For people with severe, uncontrolled hypertension (exceeding 180/100 mmHg), cold-induced vasoconstriction can lead to a hypertensive crisis. Individuals with a history of serious cardiovascular events, such as a recent myocardial infarction, unstable angina pectorus, or stroke, are also at high risk. The increased cardiac workload and sudden changes in blood flow can potentially trigger an arrhythmia or further cardiovascular damage.

Certain blood flow disorders are also incompatible with cryotherapy due to an abnormal cold sensitivity. Raynaud’s phenomenon, for instance, is characterized by an exaggerated reduction of blood flow in the fingers and toes in response to cold or stress. Exposing the body to cryogenic temperatures can trigger a severe episode of vasospasm, potentially leading to tissue damage in the extremities.

Cold urticaria is an immune reaction where cold exposure causes the release of histamine. This leads to hives, or red, itchy welts, and in severe cases, can cause a dangerous systemic allergic reaction. Other circulatory issues like peripheral arterial occlusive disease or deep vein thrombosis (DVT) also pose risks, as the extreme cold can further restrict compromised blood vessels, potentially exacerbating the underlying condition.

Skin Integrity Issues and Local Infections

Cryotherapy is contraindicated where the skin’s protective barrier is compromised or an active infection is present.
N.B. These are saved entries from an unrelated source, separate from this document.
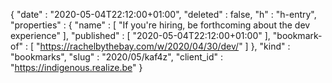 {
  "date" : "2020-05-04T22:12:00+01:00",
  "deleted" : false,
  "h" : "h-entry",
  "properties" : {
    "name" : [ "If you're hiring, be forthcoming about the dev experience" ],
    "published" : [ "2020-05-04T22:12:00+01:00" ],
    "bookmark-of" : [ "https://rachelbythebay.com/w/2020/04/30/dev/" ]
  },
  "kind" : "bookmarks",
  "slug" : "2020/05/kaf4z",
  "client_id" : "https://indigenous.realize.be"
}
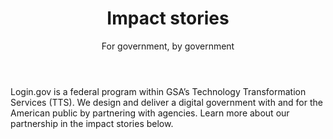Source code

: ---
layout: partners/impact-stories
permalink: /partners/impact-stories/
title: >-
    # Impact stories
subtitle: >-
    ## For government, by government
body: >-
    Login.gov is a federal program within GSA’s Technology Transformation Services (TTS). We design and deliver a digital government with and for the American public by partnering with agencies. Learn more about our partnership in the impact stories below.
sba_body: >-
    U.S. Small Business Administration (SBA) partnered with GSA’s Federal Acquisition Service Technology Transformation Services (TTS) to centralize their identity management platform.
rrb_body: >-
    The U.S. Railroad Retirement Board (RRB) partnered with GSA’s Federal Acquisition Strategy’s Technology Transformation Services (TTS) to leverage the latest innovations in digital security to protect their customers.
sba_link: >-
    <a href="{{ '/partners/sba-impact-story/' | locale_url }}" class="text-middle partners-subtitle caret"><b>Small Business Administration (SBA)</b></a>
rrb_link: >-
    <a href="{{ '/partners/rrb-impact-story/' | locale_url }}" class="text-middle partners-subtitle caret" ><b>Railroad Retirement Board (RRB)</b></a>
---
Applying extreme cold to an area with an open wound, an ulcer, or active bleeding impedes the natural healing process. Cold exposure can suppress the inflammatory response necessary for tissue repair and lead to further localized damage.

Severe skin infections, such as cellulitis or erysipelas, are absolute contraindications because cold exposure risks spreading the infection or worsening inflammation. The body’s localized immune response is temporarily altered by the extreme temperature, which can hinder the ability to contain the bacterial or viral invasion. Therefore, any active infection should be avoided until the condition is fully resolved.
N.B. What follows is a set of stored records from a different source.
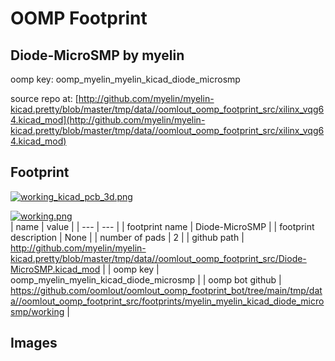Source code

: # OOMP Footprint  
## Diode-MicroSMP  by myelin  
  
oomp key: oomp_myelin_myelin_kicad_diode_microsmp  
  
source repo at: [http://github.com/myelin/myelin-kicad.pretty/blob/master/tmp/data//oomlout_oomp_footprint_src/xilinx_vqg64.kicad_mod](http://github.com/myelin/myelin-kicad.pretty/blob/master/tmp/data//oomlout_oomp_footprint_src/xilinx_vqg64.kicad_mod)  
## Footprint  
  
[![working_kicad_pcb_3d.png](working_kicad_pcb_3d_600.png)](working_kicad_pcb_3d.png)  
  
[![working.png](working_600.png)](working.png)  
| name | value | 
| --- | --- | 
| footprint name | Diode-MicroSMP | 
| footprint description | None | 
| number of pads | 2 | 
| github path | http://github.com/myelin/myelin-kicad.pretty/blob/master/tmp/data//oomlout_oomp_footprint_src/Diode-MicroSMP.kicad_mod | 
| oomp key | oomp_myelin_myelin_kicad_diode_microsmp | 
| oomp bot github | https://github.com/oomlout/oomlout_oomp_footprint_bot/tree/main/tmp/data//oomlout_oomp_footprint_src/footprints/myelin_myelin_kicad_diode_microsmp/working | 
## Images  
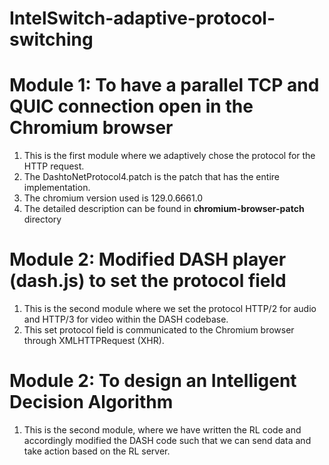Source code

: # IntelSwitch-adaptive-protocol-switching
# Module 1: To have a parallel TCP and QUIC connection open in the Chromium browser
1. This is the first module where we adaptively chose the protocol for the HTTP request.
2. The DashtoNetProtocol4.patch is the patch that has the entire implementation.
3. The chromium version used is 129.0.6661.0
4. The detailed description can be found in **chromium-browser-patch** directory

# Module 2: Modified DASH player (dash.js) to set the protocol field
1. This is the second module where we set the protocol HTTP/2 for audio and HTTP/3 for video within the DASH codebase.
2. This set protocol field is communicated to the Chromium browser through XMLHTTPRequest (XHR).

# Module 2: To design an Intelligent Decision Algorithm
1. This is the second module, where we have written the RL code and accordingly modified the DASH code such that we can send data and take action based on the RL server.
A history of severe frostbite in a specific area also makes that tissue highly susceptible to future cold injury. Tissue that has previously sustained cold damage has compromised resilience and may be permanently unable to tolerate the temperature extremes of cryotherapy. The compromised microcirculation in the area increases the risk of cold burns and further tissue necrosis.
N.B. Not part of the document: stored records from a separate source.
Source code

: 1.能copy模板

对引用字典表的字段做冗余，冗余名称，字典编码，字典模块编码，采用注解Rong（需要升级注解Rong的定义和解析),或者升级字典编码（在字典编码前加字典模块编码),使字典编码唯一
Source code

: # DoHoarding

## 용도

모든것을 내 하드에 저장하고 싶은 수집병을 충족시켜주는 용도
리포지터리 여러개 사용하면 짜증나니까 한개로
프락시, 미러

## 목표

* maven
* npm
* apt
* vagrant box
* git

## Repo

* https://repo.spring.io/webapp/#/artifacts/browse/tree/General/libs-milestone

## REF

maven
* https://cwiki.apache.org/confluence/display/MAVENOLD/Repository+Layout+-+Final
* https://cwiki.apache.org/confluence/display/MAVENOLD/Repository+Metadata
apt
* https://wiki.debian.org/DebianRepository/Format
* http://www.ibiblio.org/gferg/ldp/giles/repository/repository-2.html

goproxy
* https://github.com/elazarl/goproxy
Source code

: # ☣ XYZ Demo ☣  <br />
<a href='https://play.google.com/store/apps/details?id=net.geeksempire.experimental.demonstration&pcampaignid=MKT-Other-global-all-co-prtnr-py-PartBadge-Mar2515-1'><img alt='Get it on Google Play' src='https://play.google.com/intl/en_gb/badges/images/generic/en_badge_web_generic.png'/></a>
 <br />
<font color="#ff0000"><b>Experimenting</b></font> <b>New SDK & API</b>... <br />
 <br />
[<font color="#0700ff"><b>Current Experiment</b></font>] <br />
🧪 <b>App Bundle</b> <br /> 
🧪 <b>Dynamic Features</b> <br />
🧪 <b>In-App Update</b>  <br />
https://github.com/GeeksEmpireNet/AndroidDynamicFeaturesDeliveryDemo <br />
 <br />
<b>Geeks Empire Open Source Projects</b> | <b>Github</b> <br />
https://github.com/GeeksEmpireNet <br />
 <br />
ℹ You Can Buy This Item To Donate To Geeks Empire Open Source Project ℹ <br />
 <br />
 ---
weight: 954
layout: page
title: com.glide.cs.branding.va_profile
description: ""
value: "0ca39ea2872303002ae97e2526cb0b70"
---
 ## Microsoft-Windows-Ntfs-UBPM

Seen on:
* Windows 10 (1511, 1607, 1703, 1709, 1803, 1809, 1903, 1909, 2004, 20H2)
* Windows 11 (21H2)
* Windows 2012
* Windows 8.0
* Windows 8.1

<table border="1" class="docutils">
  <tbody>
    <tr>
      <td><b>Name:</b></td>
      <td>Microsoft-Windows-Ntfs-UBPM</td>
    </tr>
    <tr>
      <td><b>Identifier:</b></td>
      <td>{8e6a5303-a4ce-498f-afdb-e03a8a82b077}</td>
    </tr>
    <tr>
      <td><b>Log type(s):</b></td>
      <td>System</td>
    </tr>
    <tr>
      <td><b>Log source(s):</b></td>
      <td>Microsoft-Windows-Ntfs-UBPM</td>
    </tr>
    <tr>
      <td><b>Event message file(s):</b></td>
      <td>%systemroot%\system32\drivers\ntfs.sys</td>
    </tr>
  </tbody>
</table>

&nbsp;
Pregnancy is a systemic contraindication for whole-body treatments. While localized cryotherapy may be used on extremities, it should be strictly avoided over the abdomen or lower back. Exposing the developing fetus to extreme cold is a precaution to eliminate potential risk, particularly during the first trimester.

Risks Related to Nerve Function and Sensation

Safe cryotherapy relies on the patient’s ability to feel and report cold or discomfort during the procedure. Conditions that impair nerve function or sensation present a clear risk because the body’s natural warning system is diminished. Peripheral neuropathy, which involves nerve damage outside the brain and spinal cord, often leads to numbness or a reduced ability to feel temperature changes, particularly in the hands and feet.

When sensation is impaired, the individual cannot accurately gauge the cold intensity, substantially increasing the risk of localized cold burns or frostbite. The absence of pain feedback means the treatment could continue too long, resulting in severe tissue injury before damage is noticed. This lack of sensory awareness removes a fundamental safety mechanism inherent in the procedure.

A separate neurological concern involves seizure disorders, including uncontrolled epilepsy. The rapid change in body temperature during cryotherapy can act as a physiological stressor or trigger. This extreme stimulus may potentially induce a seizure in susceptible individuals.